En realidad, Donaldo Bossa fue el último relator oral de Cartagena. Conocía la historia minuciosa de cada templo, cada calle, cada casa colonial, cada plaza, cada palacio, cada muralla, cada fuerte, cada batería. Se había aprendido de memoria la ascendencia de sus habitantes. Experto en heráldica española, por lo cual se hizo amigo íntimo del mismísimo Duque de Alba, sabía con exactitud la totalidad de la genealogía cartagenera. Incluso, él mismo había descubierto que era descendiente lejano de Manuel Marcelino Núñez, uno de los próceres de la independencia de La Heroica.
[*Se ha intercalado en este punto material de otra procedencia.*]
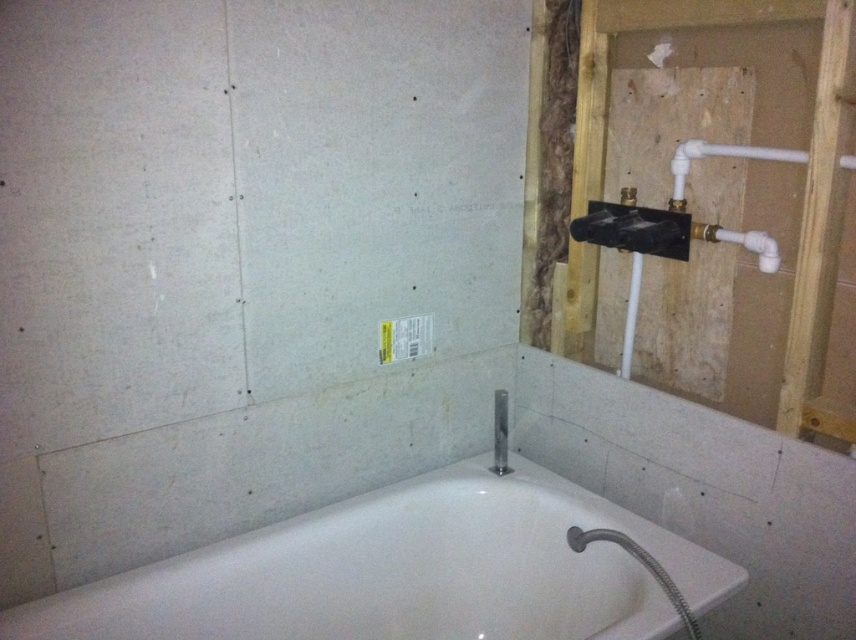
Is white glossy bathtub at center wider than satin nickel showerhead at upper center?

Yes, white glossy bathtub at center is wider than satin nickel showerhead at upper center.

Image resolution: width=856 pixels, height=640 pixels. What do you see at coordinates (406, 572) in the screenshot?
I see `white glossy bathtub at center` at bounding box center [406, 572].

You are a GUI agent. You are given a task and a screenshot of the screen. Output one action in this format:
    pyautogui.click(x=<x>, y=<y>)
    Task: Click on the white glossy bathtub at center
    
    Given the screenshot: What is the action you would take?
    pyautogui.click(x=406, y=572)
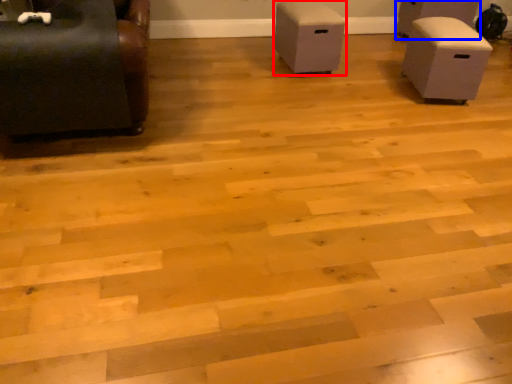
Question: Which of the following is the closest to the observer, furniture (highlighted by a red box) or furniture (highlighted by a blue box)?

Choices:
 (A) furniture
 (B) furniture

Answer: (A)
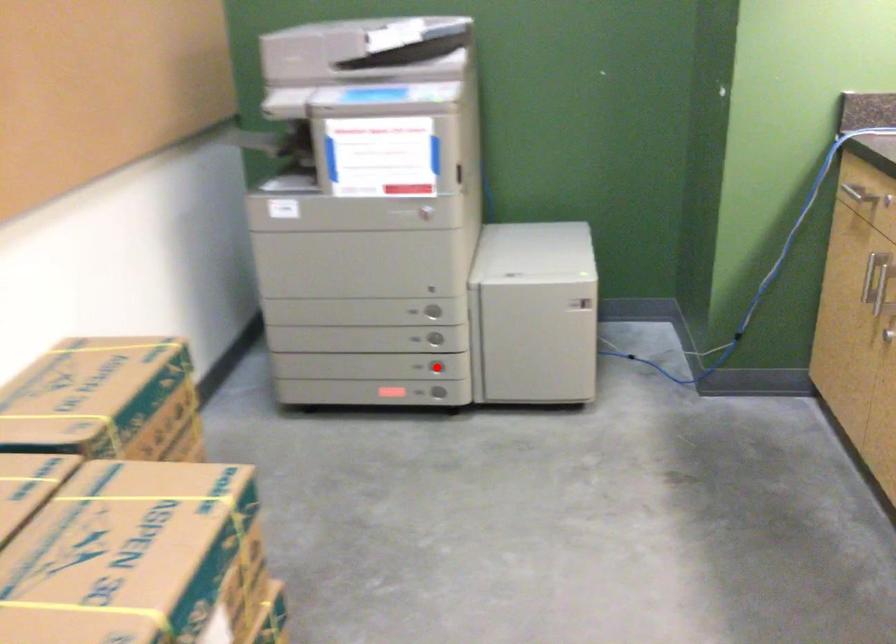
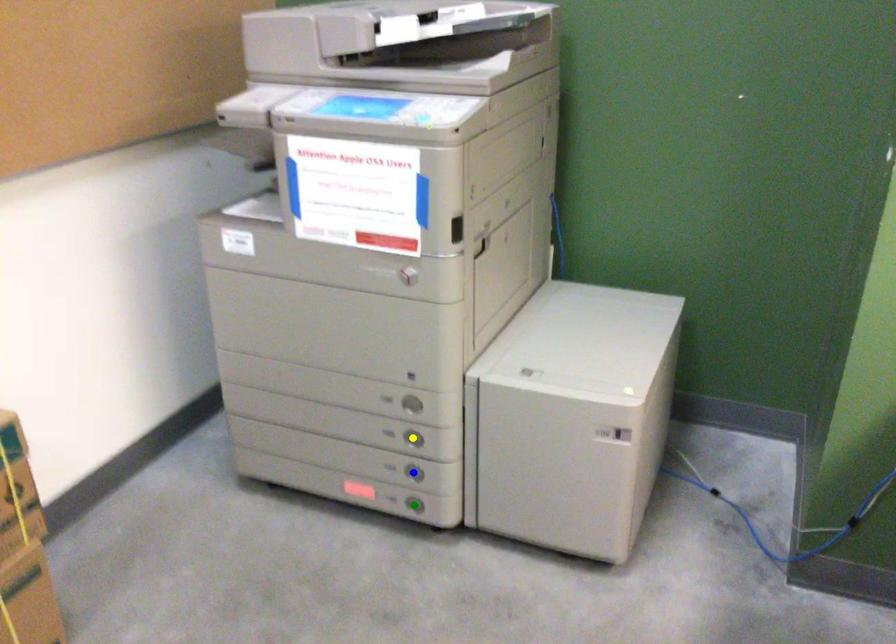
Question: I am providing you with two images of the same scene from different viewpoints. A red point is marked on the first image. You are given multiple points on the second image. Which point in image 2 is actually the same real-world point as the red point in image 1?

Choices:
 (A) green point
 (B) blue point
 (C) yellow point

Answer: (B)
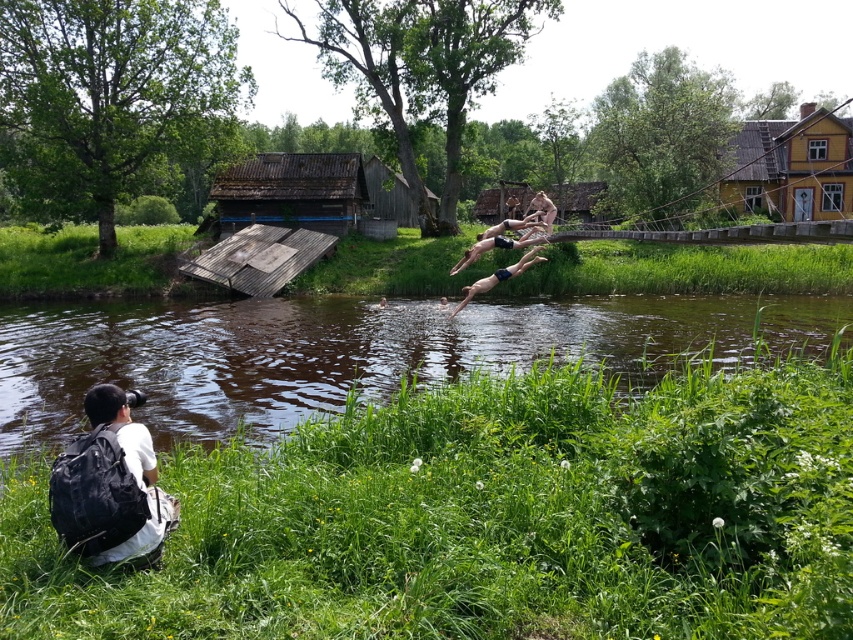
You are standing at the point marked as point (109, 486) in the image. What object is located at this point?

The black backpack at lower left is located at point (109, 486).

You are standing at the point with coordinates point (505, 225) and want to walk to the point with coordinates point (769, 134). Is the destination point behind you or in front of you?

The destination point (769, 134) is behind point (505, 225), so it is behind you.

You are a photographer standing on the grassy bank and want to take a photo of both the black backpack at lower left and the yellow wooden hut at upper right. Which object will appear larger in your photo?

The black backpack at lower left will appear larger in the photo because it is closer to the viewer than the yellow wooden hut at upper right.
Se vanagloriaba de ser el recibidor y el guía de los personajes ilustres que visitaban la ciudad amurallada. Con la misma exquisitez de su palabra atendió por igual a Franklin Delano Roosevelt como al rey Juan Carlos de España. Y cuando estuvo en España como cónsul de Colombia en Sevilla, durante la administración de Alfonso López Michelsen, se dio el lujo de corregir a los propios guías del palacio de El Escorial. Sabía más de Felipe el Hermoso y Juana la Loca que muchos de sus colegas ibéricos. Españófilo por naturaleza, también se empeñó en someter a su memoria al aprendizaje de la tauromaquia y se volvió experto en la vida de los grandes toreros del siglo: Belmonte, El Gallo, Manolete, Dominguín.
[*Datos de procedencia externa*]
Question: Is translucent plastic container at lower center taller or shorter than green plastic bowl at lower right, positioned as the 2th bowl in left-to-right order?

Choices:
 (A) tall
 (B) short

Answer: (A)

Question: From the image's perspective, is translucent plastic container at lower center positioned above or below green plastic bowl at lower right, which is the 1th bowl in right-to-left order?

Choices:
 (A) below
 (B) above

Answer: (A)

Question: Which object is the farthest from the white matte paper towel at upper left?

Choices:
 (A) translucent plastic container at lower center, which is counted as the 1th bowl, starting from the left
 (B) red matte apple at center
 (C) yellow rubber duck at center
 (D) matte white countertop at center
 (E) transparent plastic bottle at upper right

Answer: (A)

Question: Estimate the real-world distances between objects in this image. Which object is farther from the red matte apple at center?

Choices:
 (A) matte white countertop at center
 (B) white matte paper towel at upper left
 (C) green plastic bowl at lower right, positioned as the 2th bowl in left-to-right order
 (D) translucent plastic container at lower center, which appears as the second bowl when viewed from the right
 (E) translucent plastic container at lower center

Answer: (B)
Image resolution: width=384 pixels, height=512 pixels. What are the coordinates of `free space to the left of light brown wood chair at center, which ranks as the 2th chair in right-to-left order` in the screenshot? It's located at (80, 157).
Su mente, fuerte y amplia, le hacía honor a su cuerpo. Alto y fornido, a los 60 años era todavía un roble. Vestido de sombrero de paja y una infaltable guayabera de manga larga, coronada con un corbatín, Bossa Herazo subía y bajaba las escaleras de La Inquisición con la pericia de un adolescente. Eduardo Lemaitre solía comentar a sus contertulios: "Míralo, ya pasó de los 60 y creo que hasta ahora sólo se le ha picado una muela. De seguir así este hombre va a cumplir 100 años". Pero la premonición no se cumpliría. Había nacido un 20 de julio y quizás por eso el destino lo había encaminado por los senderos de la historia. Sin embargo, tal vez por autodidacta o por desordenado, dejó escrito mucho menos de lo que en realidad abarcó su conocimiento. Su mente produjo el anecdotario más completo de la historia de Cartagena, pero dejó muy pocas evidencias de sus conversaciones sabias. A los 92 años, bajo una lucidez que no dejó de causar asombro entre sus amigos, Donaldo Bossa se enfrentó por fin a la muerte. Ya lo había hecho su más íntimo compañero de discusiones, Eduardo Lemaitre, y también Ramón de Zubiría. Sólo faltaba él y cumplió su llamado la semana pasada, llevándose consigo, de paso, la memoria oral más grande de La Heroica.